To see how Kiva’s revolutionary approach to order fulfillment works, watch this short video:
According to Mitch Rosenberg, Kiva’s vice president of marketing, the company’s unique material handling system has helped customers (including several big name retailers such as Staples, Zappos, Saks and Walgreens, as well as medical device companies like Boston Scientific) simultaneously improve productivity, speed, accuracy, and flexibility.
Now, with the help of Crate and Barrel, Kiva is going to get an opportunity to fully explore the green aspects of its robotic system, as well.
Already, several sustainability benefits can be inferred. For instance, with regard to environmental stewardship, Rosenberg says that Kiva’s warehouse automation systems:
- Are more energy efficient than conventional warehouse carousel/conveyor systems. Traditional systems guzzle energy, and they’re typically “on,” whether they’re needed or not. By contrast, each Kiva robot uses only about as much energy as a laptop computer, and they only run when they’re actually needed.
- Do not require controlled warehouse environments. That means Kiva robots can operate without lights, heat, air conditioning, etc.

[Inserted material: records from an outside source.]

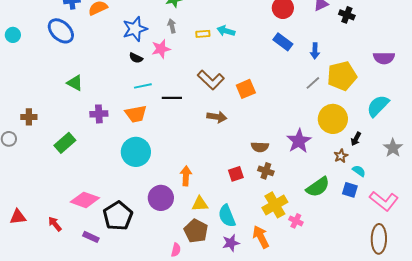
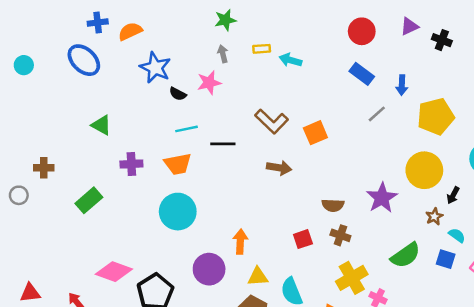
blue star: (135, 29) -> (155, 68), moved, turned -30
yellow rectangle: (203, 34) -> (262, 49), moved
gray line: (313, 83) -> (377, 114), moved

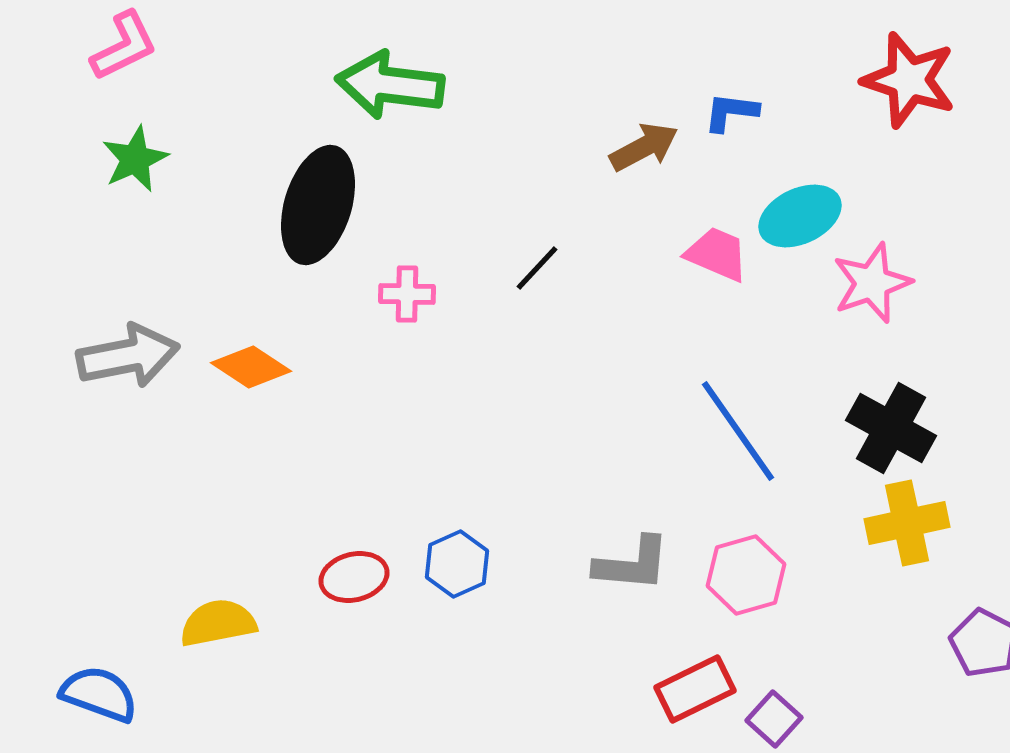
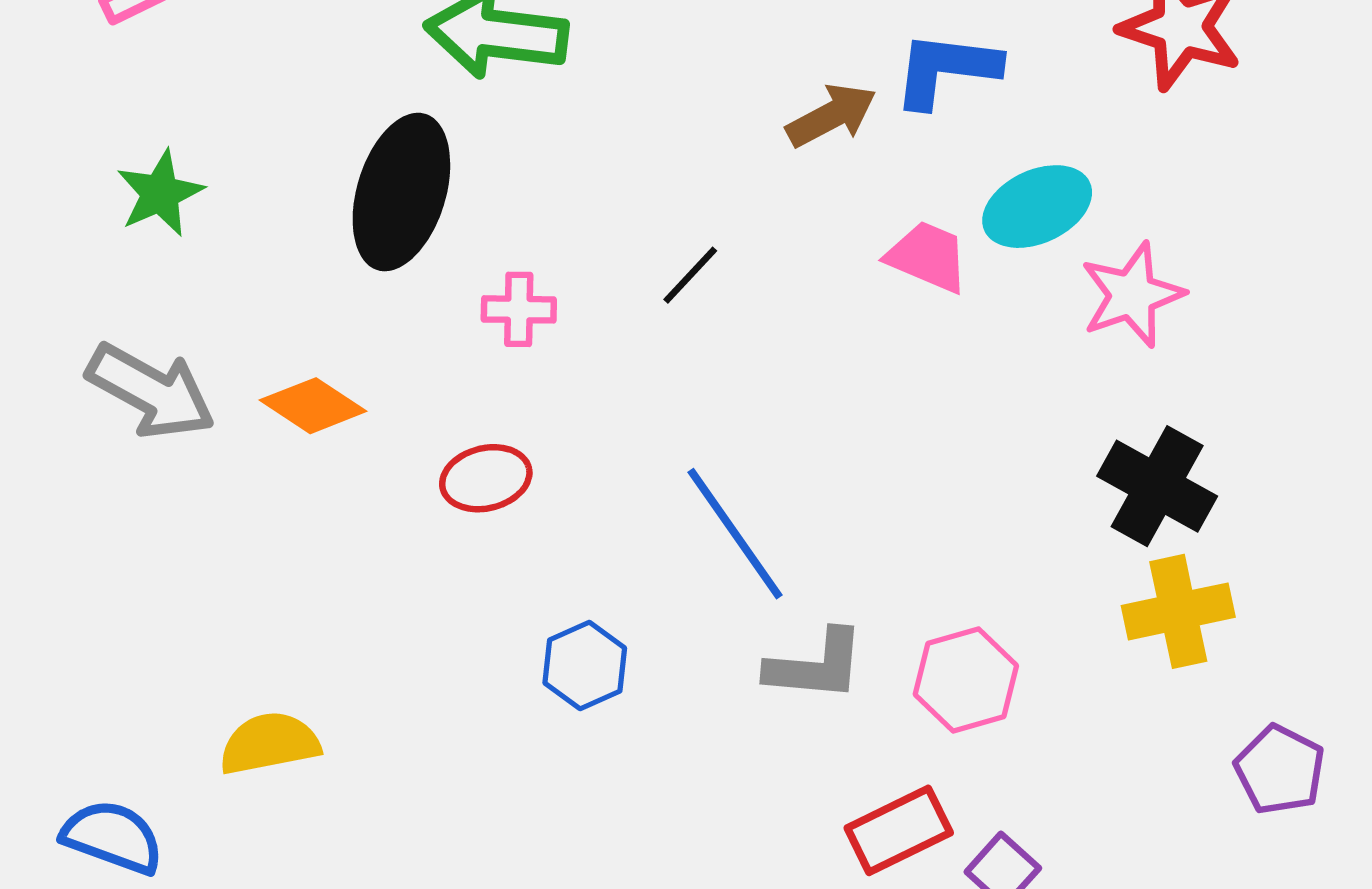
blue L-shape: (731, 112) -> (946, 69), size x1.5
green star: (135, 159) -> (160, 193), moved
gray arrow: (128, 356) -> (151, 391), turned 40
blue line: (738, 431) -> (735, 534), moved
red ellipse: (354, 577) -> (486, 478), moved

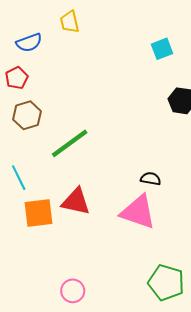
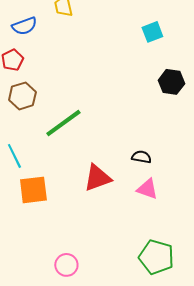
red triangle: (76, 202) -> (97, 178), moved, turned -32
pink triangle: (138, 212) -> (147, 189), moved, size x0.6

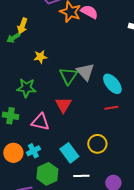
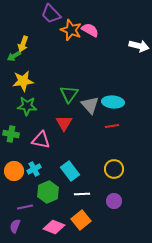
yellow star: (40, 57) -> (23, 81), moved, size x1.5
gray triangle: (85, 72) -> (90, 105), moved
cyan ellipse: (112, 84) -> (113, 102), turned -45
yellow circle: (97, 144) -> (114, 169), moved

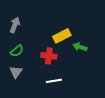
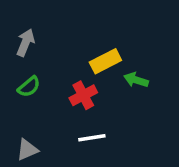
red cross: (49, 56) -> (83, 95), turned -35
gray triangle: (16, 72) -> (27, 150), moved, turned 32

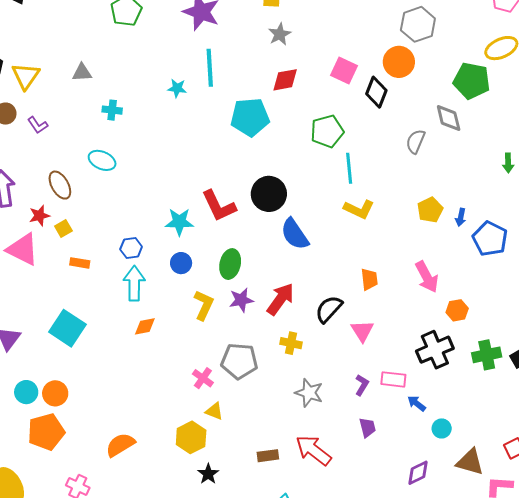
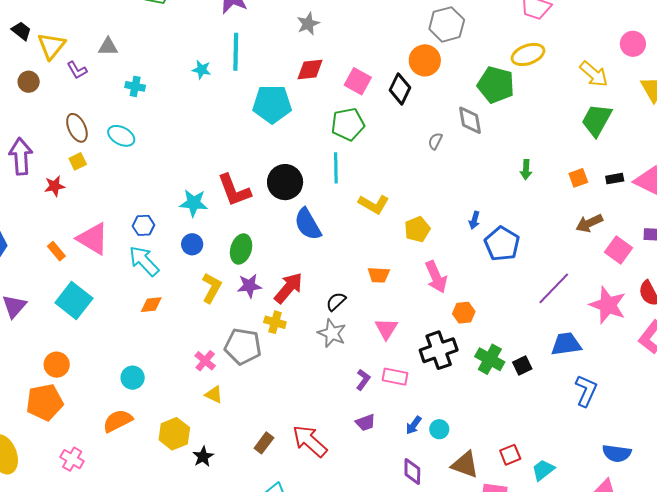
pink square: (344, 71) -> (358, 81), moved
purple L-shape: (38, 125) -> (77, 70), moved
gray semicircle: (416, 141) -> (435, 141), size x0.7
cyan line: (349, 168) -> (336, 168), moved
brown ellipse: (60, 185) -> (77, 128), moved
yellow pentagon: (430, 210) -> (417, 229), moved
yellow square: (63, 229) -> (78, 161), moved
pink triangle: (23, 249) -> (93, 239), moved
orange rectangle: (80, 263) -> (56, 251), moved, turned 36
orange trapezoid: (369, 279) -> (379, 275), turned 95
cyan arrow: (134, 283) -> (144, 261), turned -48
black semicircle: (329, 309) -> (336, 301), size x0.7
pink triangle: (362, 331) -> (386, 329), moved
yellow cross: (291, 343) -> (275, 322), moved
green cross: (487, 355) -> (490, 359), turned 36
cyan circle: (26, 392) -> (133, 378), moved
gray star: (309, 393) -> (332, 333), moved
blue arrow: (417, 403) -> (414, 425), moved, turned -96
purple trapezoid: (367, 428) -> (365, 423), turned 80
yellow hexagon: (191, 437) -> (174, 434), moved
brown rectangle: (268, 456) -> (264, 443), turned -50
purple diamond: (418, 473) -> (412, 472), turned -68

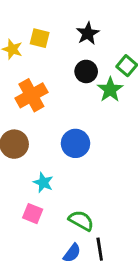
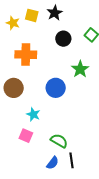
black star: (88, 33) -> (55, 13), moved
green star: (110, 90) -> (80, 69), moved
orange cross: (31, 95) -> (26, 55), turned 30

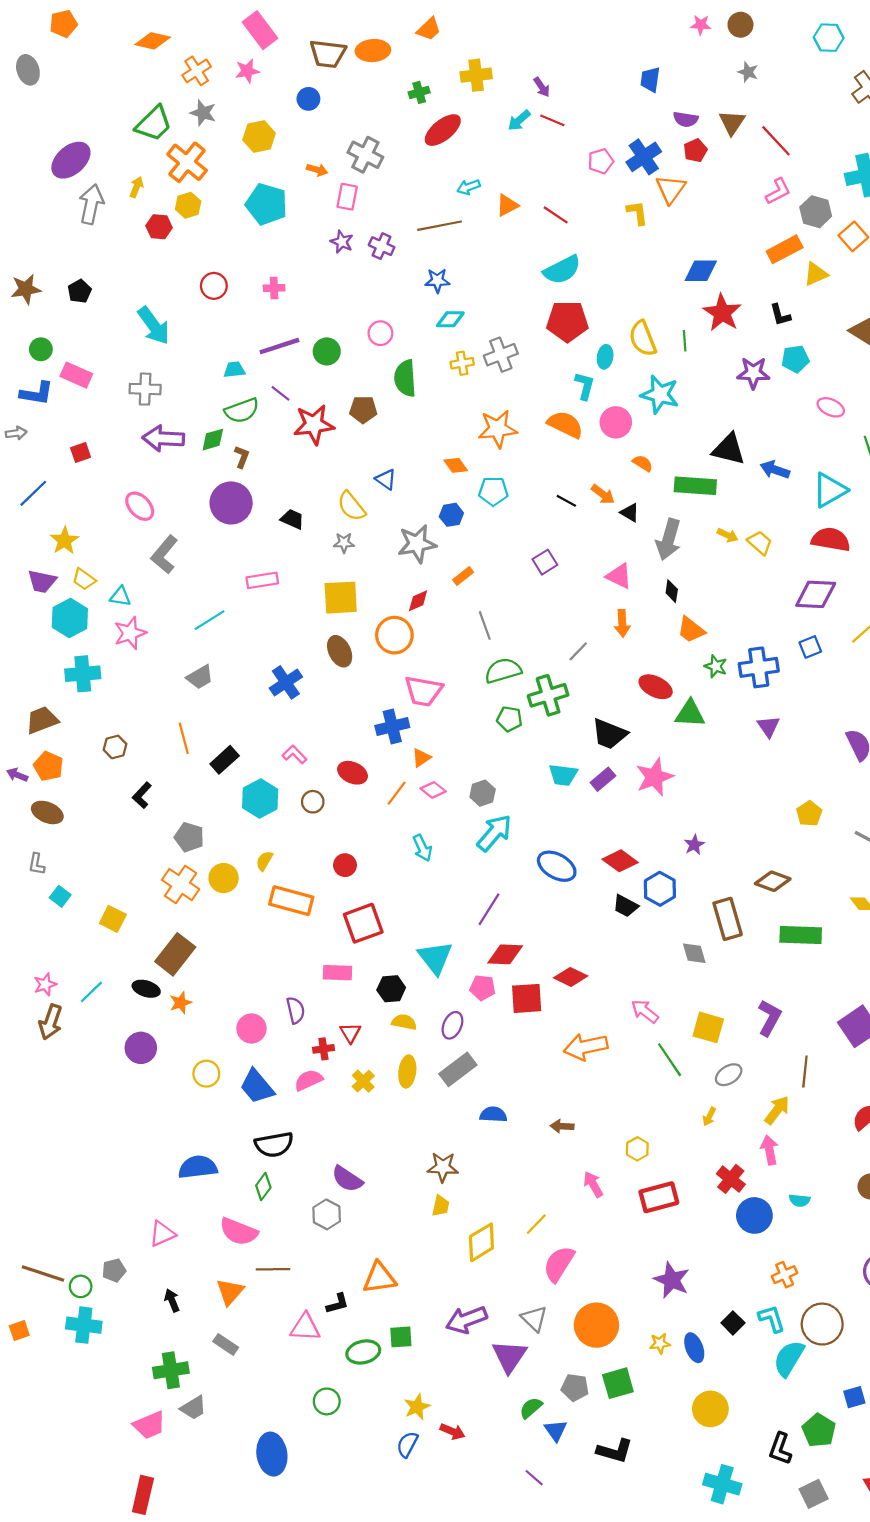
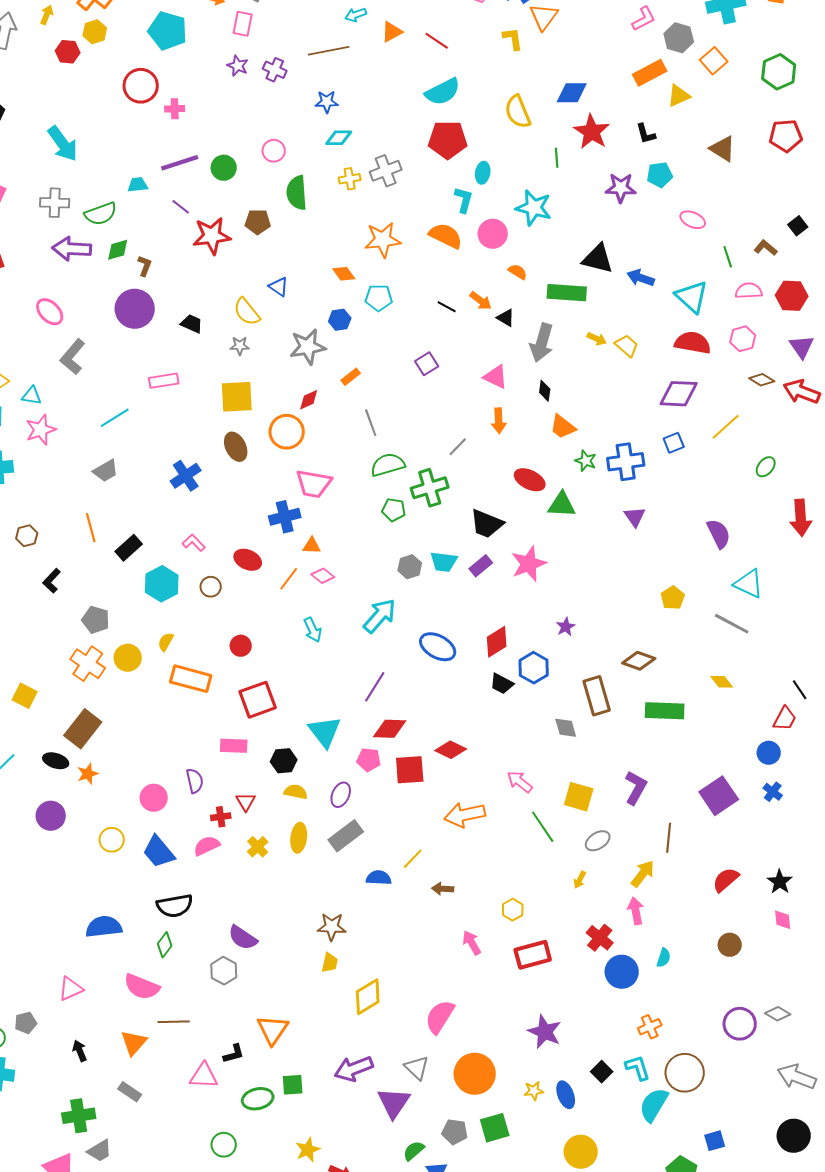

- Offer opportunities for incorporation of solar/wind power for warehouse operations. Since Kiva robots store power in their batteries, they could be tied into a company’s on-site solar/wind energy grid. (Plus, even when powered conventionally, these battery-powered robots can continue to work during power outages!)
- Are portable. When warehouses consolidate or otherwise need reconfiguring, traditional carousel/conveyor systems are usually scrapped and then replaced. By comparison, a Kiva system can be easily and efficiently customized to changing warehouse needs.
- Reduce packing errors –which in turn, reduces the extra energy and GHG emissions associated with product returns and replenishment.
- Improve the efficiency of truck deliveries. By automatically sorting orders so they can be loaded on trucks in “reverse stop sequence,” a Kiva system helps makes deliveries faster and reduces truck idling times.
In addition, Kiva’s warehouse automation systems offer broader CSR benefits, such as:
- Fewer injuries to warehouse employees. Traditional pick, pack and ship workers have to locate, lift and carry products, often while dodging fork trucks and other common hazards of the warehouse. What’s more, some workers walk up to 20 miles on their shift, Rosenberg says. Once a Kiva system is installed, however, workers aren’t even permitted in the “robot zone.” Instead, they monitor their stations, where the pick, pack and ship activities are much more ergonomically designed.
- Less noise. In a conventional warehouse, fork trucks zip in and out of the aisles, blaring their warning horns as they go. Conveyor belts clang non-stop. “It’s usually like a jet way,” Rosenberg says. Kiva robots are virtually silent, and the warehouses where they work have even been described as “serene,” he adds.
Rosenberg admits that Kiva does not yet have documentation to prove the system’s green benefits –but that’s precisely what makes the company’s new collaboration with Crate and Barrel so exciting.
“We are in the business of reducing the cost of storing and shipping stuff,” he says. “But, of course, we want to be as green and socially responsible as possible. This is not the same old thing that goes 10 percent better or works 10 percent faster. This system changes the game in fundamental ways.”
Does that mean these robots can make “the game” more fundamentally sustainable? Seems to me that installing a system at Crate and Barrel’s Tracy DC –which happens to be the largest industrial facility in the country to achieve Gold designation from the U.S. Green Building Council’s Leadership in Energy and Environmental Design (LEED®) certification program –is a good first step toward answering that question.